» Problem to work on
The records below are to be copied word for word, with every picture left out.

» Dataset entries
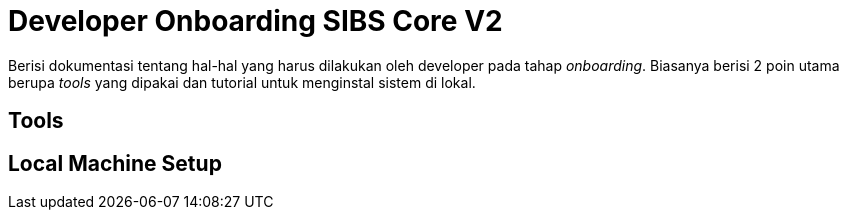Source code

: = Developer Onboarding SIBS Core V2

Berisi dokumentasi tentang hal-hal yang harus dilakukan oleh developer pada tahap _onboarding_. Biasanya berisi 2 poin utama berupa _tools_ yang dipakai dan tutorial untuk menginstal sistem di lokal.

== Tools


== Local Machine Setup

» Written answer
Source code

: = Developer Onboarding SIBS Core V2

Berisi dokumentasi tentang hal-hal yang harus dilakukan oleh developer pada tahap _onboarding_. Biasanya berisi 2 poin utama berupa _tools_ yang dipakai dan tutorial untuk menginstal sistem di lokal.

== Tools


== Local Machine Setup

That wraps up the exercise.